3. What features does the pTARGET™ Vector include to ensure high levels of expression?
   The vector includes the CMV immediate-early enhancer/promoter region, SV40 enhancer and early promoter, a chimeric intron downstream of the CMV region and the SV40 late polyadenylation signal. The CMV immediate-early enhancer/promoter region ensures strong, constitutive expression in a variety of cell types. The SV40 early promoter region drives expression of the neomycin phosphotransferase coding region, which can be used to create stable transfectants by G418 selection. The SV40 early promoter region also contains the SV40 origin of replication for induction of transient, episomal replication of the vector in cells that express the SV40 large T antigen such as COS-1 and COS-7 cells.

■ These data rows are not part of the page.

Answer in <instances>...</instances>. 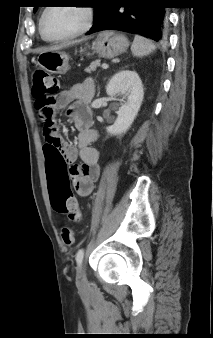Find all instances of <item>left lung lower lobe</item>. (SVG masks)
<instances>
[{"label":"left lung lower lobe","mask_w":213,"mask_h":338,"mask_svg":"<svg viewBox=\"0 0 213 338\" xmlns=\"http://www.w3.org/2000/svg\"><path fill=\"white\" fill-rule=\"evenodd\" d=\"M87 34L119 30L165 43L168 36L166 6L162 0H102Z\"/></svg>","instance_id":"left-lung-lower-lobe-1"}]
</instances>
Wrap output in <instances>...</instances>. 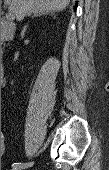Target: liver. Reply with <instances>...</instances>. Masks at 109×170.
I'll list each match as a JSON object with an SVG mask.
<instances>
[{
  "mask_svg": "<svg viewBox=\"0 0 109 170\" xmlns=\"http://www.w3.org/2000/svg\"><path fill=\"white\" fill-rule=\"evenodd\" d=\"M9 11L14 17L21 21L25 15L40 12L62 11L70 0H7Z\"/></svg>",
  "mask_w": 109,
  "mask_h": 170,
  "instance_id": "obj_1",
  "label": "liver"
}]
</instances>
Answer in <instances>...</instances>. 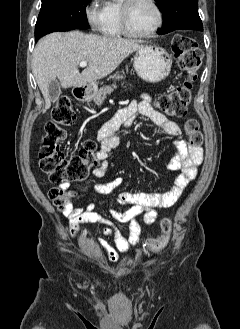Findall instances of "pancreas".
<instances>
[{"label":"pancreas","instance_id":"pancreas-1","mask_svg":"<svg viewBox=\"0 0 240 329\" xmlns=\"http://www.w3.org/2000/svg\"><path fill=\"white\" fill-rule=\"evenodd\" d=\"M115 88V84H112L111 86L101 87L93 97V101L95 102V104L101 106L103 104V101L106 99V96L111 94Z\"/></svg>","mask_w":240,"mask_h":329}]
</instances>
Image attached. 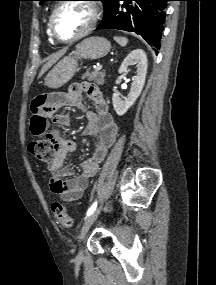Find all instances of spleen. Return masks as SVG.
<instances>
[{
  "instance_id": "spleen-1",
  "label": "spleen",
  "mask_w": 216,
  "mask_h": 285,
  "mask_svg": "<svg viewBox=\"0 0 216 285\" xmlns=\"http://www.w3.org/2000/svg\"><path fill=\"white\" fill-rule=\"evenodd\" d=\"M115 41L121 46H126L128 43V39L125 37H114Z\"/></svg>"
}]
</instances>
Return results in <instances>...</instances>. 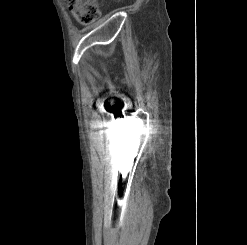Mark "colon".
I'll list each match as a JSON object with an SVG mask.
<instances>
[{
	"instance_id": "obj_1",
	"label": "colon",
	"mask_w": 247,
	"mask_h": 245,
	"mask_svg": "<svg viewBox=\"0 0 247 245\" xmlns=\"http://www.w3.org/2000/svg\"><path fill=\"white\" fill-rule=\"evenodd\" d=\"M74 18L83 25L96 21L100 15L98 0H64Z\"/></svg>"
}]
</instances>
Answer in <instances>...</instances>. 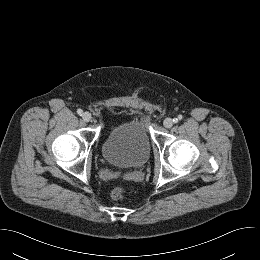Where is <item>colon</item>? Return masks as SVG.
<instances>
[{
	"label": "colon",
	"instance_id": "colon-1",
	"mask_svg": "<svg viewBox=\"0 0 260 260\" xmlns=\"http://www.w3.org/2000/svg\"><path fill=\"white\" fill-rule=\"evenodd\" d=\"M125 194H126V189L124 187L122 186L116 187L111 192V198L115 201H119L124 198Z\"/></svg>",
	"mask_w": 260,
	"mask_h": 260
}]
</instances>
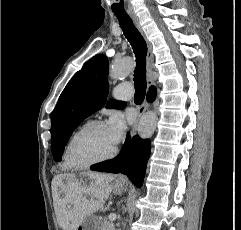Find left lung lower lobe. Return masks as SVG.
Instances as JSON below:
<instances>
[{"label": "left lung lower lobe", "instance_id": "left-lung-lower-lobe-1", "mask_svg": "<svg viewBox=\"0 0 241 230\" xmlns=\"http://www.w3.org/2000/svg\"><path fill=\"white\" fill-rule=\"evenodd\" d=\"M151 143L148 139L127 135L120 154L112 160L91 166V170L125 174L137 187H141L150 156Z\"/></svg>", "mask_w": 241, "mask_h": 230}]
</instances>
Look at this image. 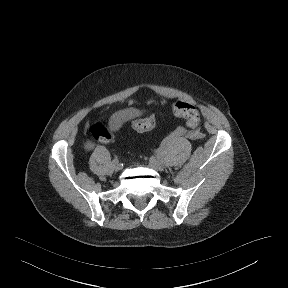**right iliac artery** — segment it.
<instances>
[{"label":"right iliac artery","instance_id":"1","mask_svg":"<svg viewBox=\"0 0 288 288\" xmlns=\"http://www.w3.org/2000/svg\"><path fill=\"white\" fill-rule=\"evenodd\" d=\"M113 161H118L117 157H115V158L113 159Z\"/></svg>","mask_w":288,"mask_h":288}]
</instances>
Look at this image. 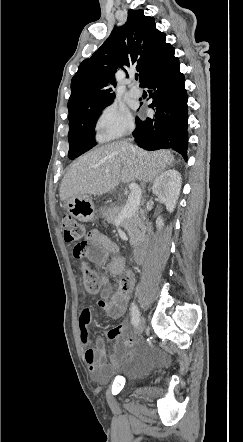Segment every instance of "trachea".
Wrapping results in <instances>:
<instances>
[{"label": "trachea", "mask_w": 243, "mask_h": 442, "mask_svg": "<svg viewBox=\"0 0 243 442\" xmlns=\"http://www.w3.org/2000/svg\"><path fill=\"white\" fill-rule=\"evenodd\" d=\"M135 79L138 80V76L137 75H136Z\"/></svg>", "instance_id": "trachea-1"}]
</instances>
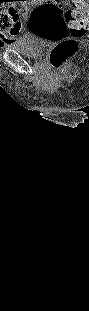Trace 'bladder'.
<instances>
[{
	"instance_id": "31cf9c89",
	"label": "bladder",
	"mask_w": 89,
	"mask_h": 311,
	"mask_svg": "<svg viewBox=\"0 0 89 311\" xmlns=\"http://www.w3.org/2000/svg\"><path fill=\"white\" fill-rule=\"evenodd\" d=\"M8 47L29 58L41 57L44 52V46L30 36H26L14 43H11Z\"/></svg>"
}]
</instances>
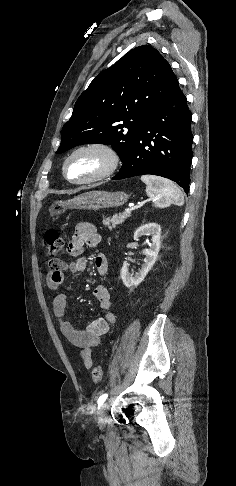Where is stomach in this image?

The presence of an intron near the cDNA insert is critical for high expression levels for the majority of cDNA inserts; the exact level of expression enhancement will depend upon the gene that is cloned. The SV40 late polyadenylation signal results in polyadenylation of the transcribed insert RNA, increasing its stability and therefore the steady-state level of RNA resulting in higher protein expression.

4. Are there any special requirements for protein expression?
   An ATG codon for translation initiation MUST be present in the insert DNA and should be the first ATG in the 5′-region. The sequence context in which this codon appears could influence the level of translation (2). Additionally, a stop codon should be present in the expressed sequence since the vector does not encode one.

5. Which primer is available for sequencing the vector?
   The T7 Promoter Primer (Cat.# Q5021) is the only Promega primer that can be used for sequencing. The pUC/M13 primers cannot be used due to the changes in the alpha-peptide coding region.

6. Can the products of proofreading enzymes such as Tli DNA polymerase be cloned into the pTARGET™ Vector?
   Successful ligation into the vector requires that the insert possess single deoxyadenosine overhangs on the 3′-ends. Enzymes that possess 3′->5′ exonuclease activity ("proofreading" activity) produce blunt-end fragments. Single deoxyadenosine overhangs can be added following amplification to produce the required overhangs on the products of proofreading enzymes. Additional dATP and Taq DNA polymerase can be added to the reactions during the final cycles or in a subsequent reaction (3,4).

7. Can PCR products generated using the Access RT-PCR System be cloned into the pTARGET™ Vector?
   The Access RT-PCR System uses Tfl DNA Polymerase, which lacks proofreading activity and produces fragments with A-overhangs. No modifications to the PCR product are required before ligation into the pTARGET™ Vector.

References

1. Brondyk, B. (1996) Promega Notes 58, 2–7.
2. Kozak, M. (1989) J. Cell Biol. 108, 229–41.
3. Kobs, G. (1996) Promega Notes 55, 28–9.
4. Zhou, M.Y., Clark, S.E. and Gomez-Sanchez, C.E. (1995) BioTechniques 19, 34–5.